Stored entries
begin

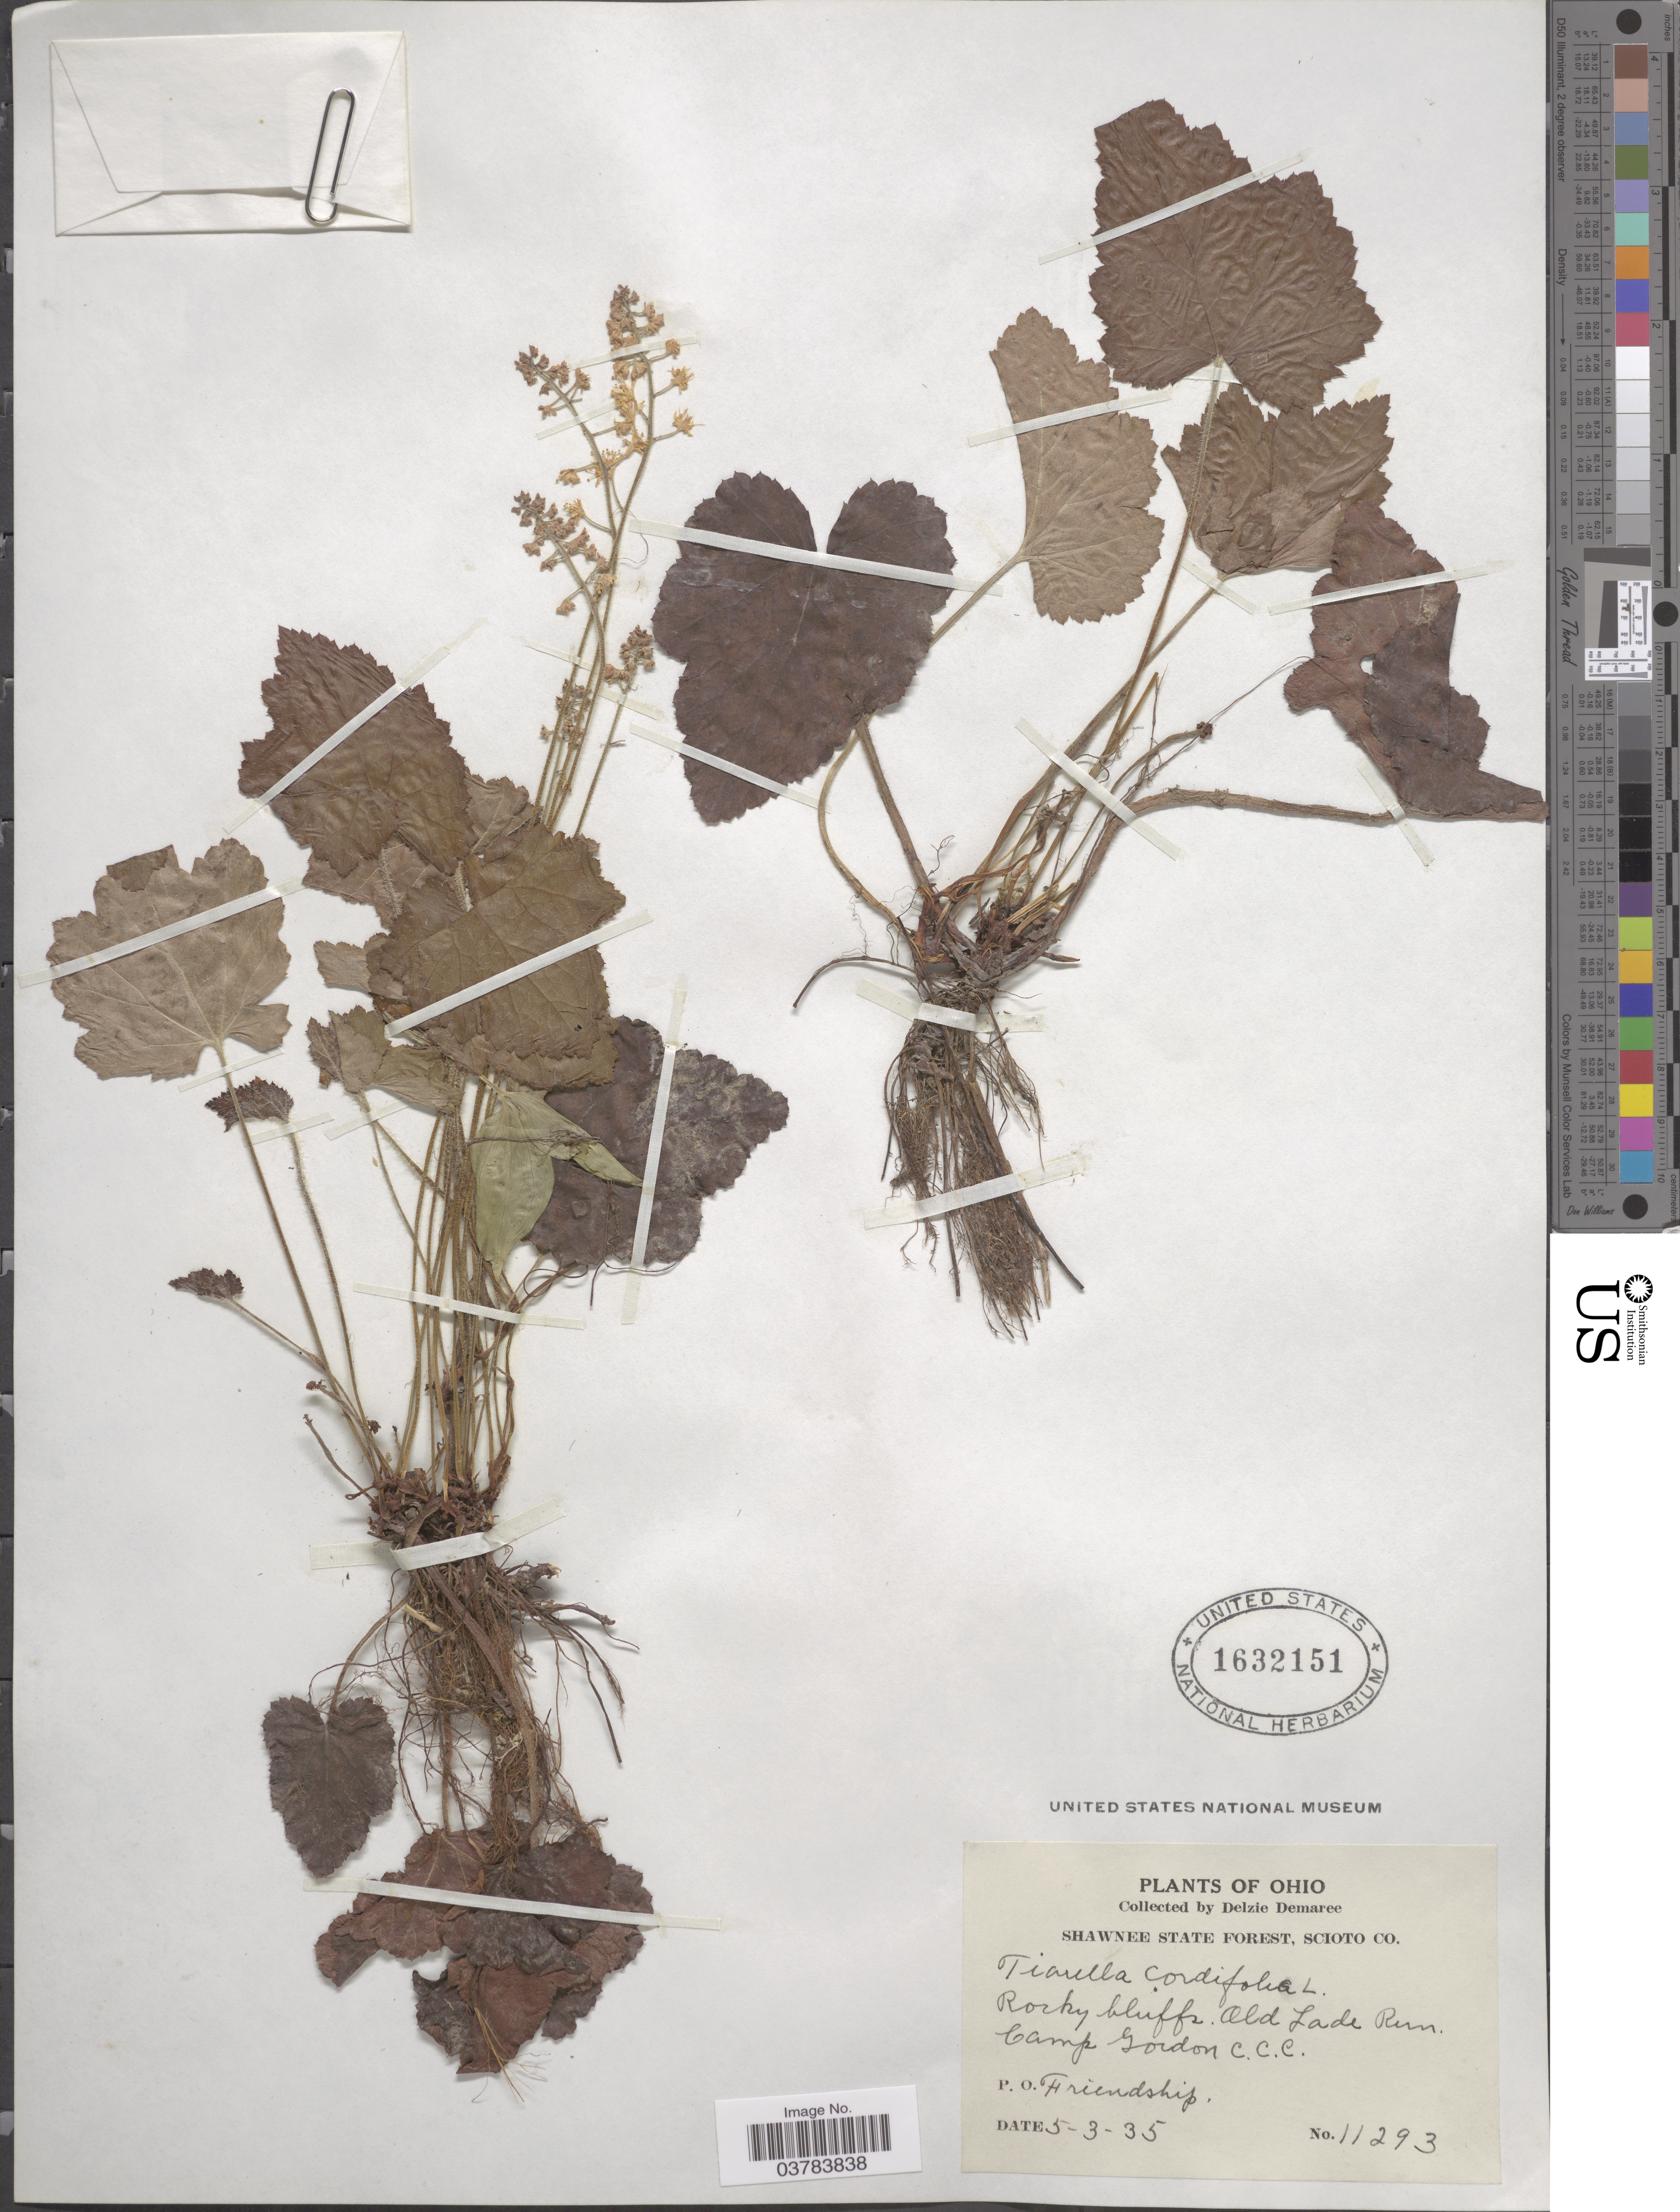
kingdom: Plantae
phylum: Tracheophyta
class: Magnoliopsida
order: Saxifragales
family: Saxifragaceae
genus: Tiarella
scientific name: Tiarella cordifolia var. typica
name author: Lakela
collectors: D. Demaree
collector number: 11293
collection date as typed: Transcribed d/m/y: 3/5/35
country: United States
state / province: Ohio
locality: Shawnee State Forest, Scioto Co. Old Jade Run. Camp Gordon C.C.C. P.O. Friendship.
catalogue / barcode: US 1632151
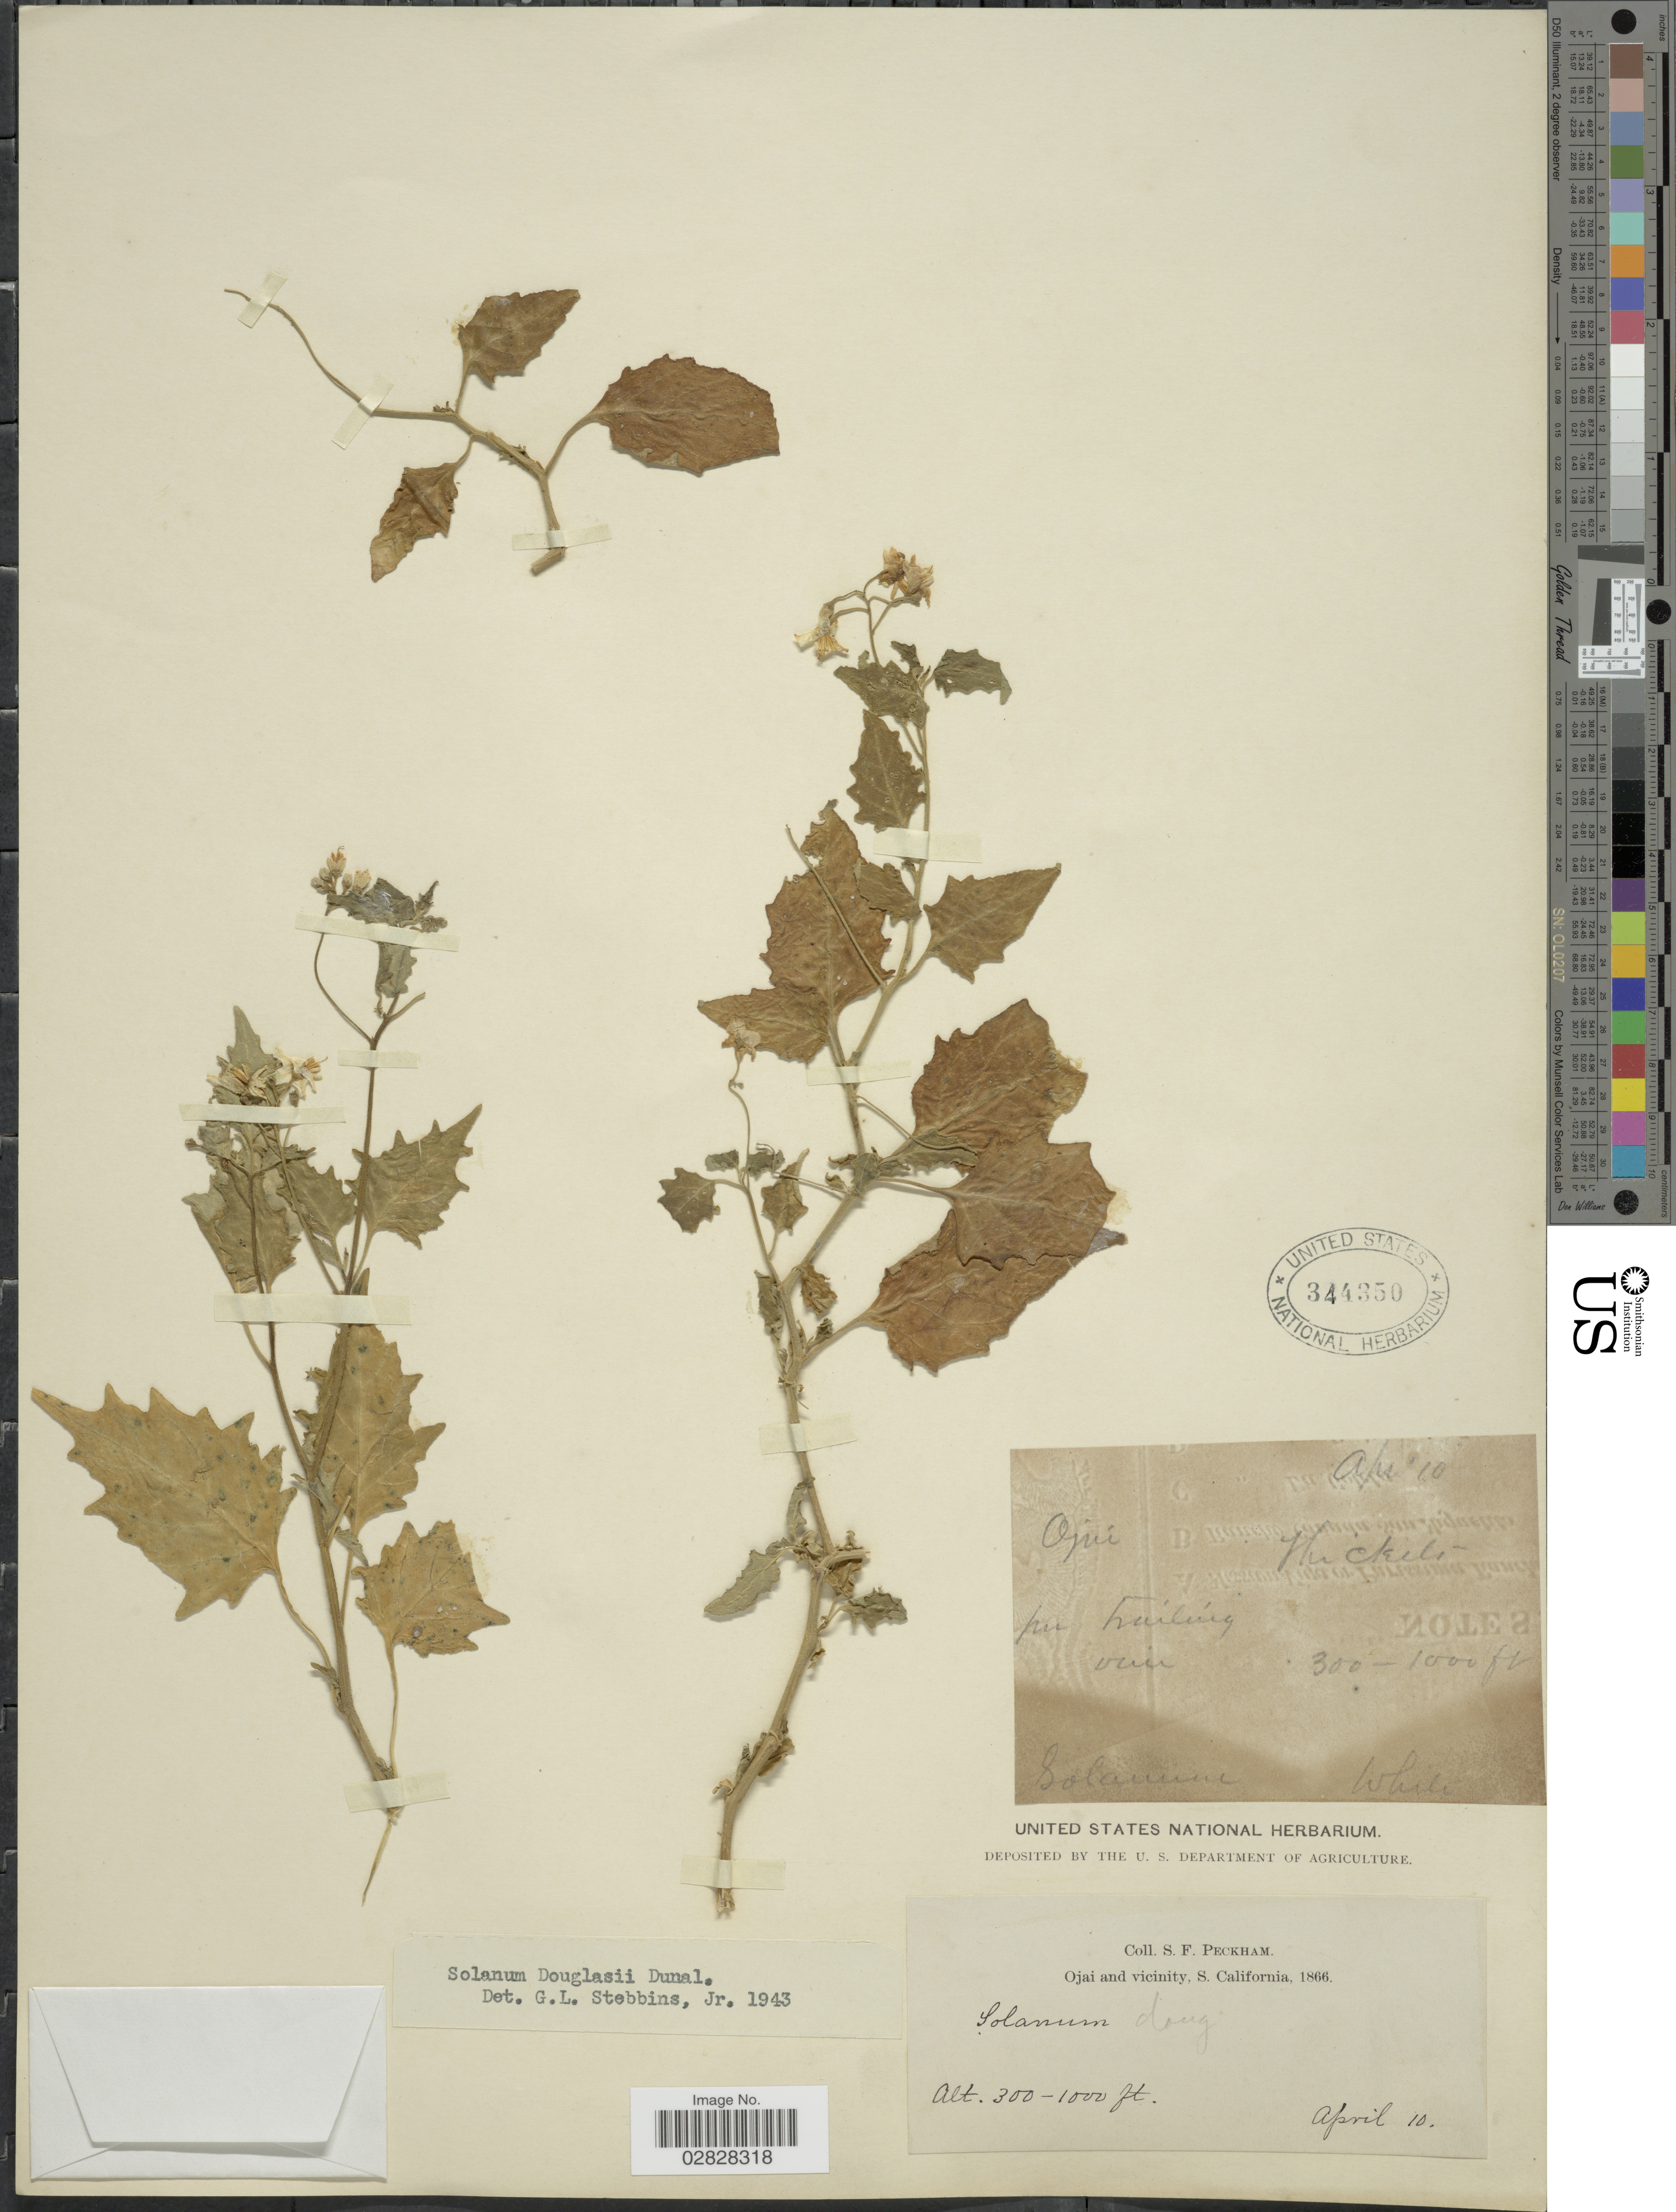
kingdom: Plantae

end

Copy the data line for line from its beginning through the line containing "collector number: 11293", and leave out the pictures.

[THE ANSWER]
kingdom: Plantae
phylum: Tracheophyta
class: Magnoliopsida
order: Saxifragales
family: Saxifragaceae
genus: Tiarella
scientific name: Tiarella cordifolia var. typica
name author: Lakela
collectors: D. Demaree
collector number: 11293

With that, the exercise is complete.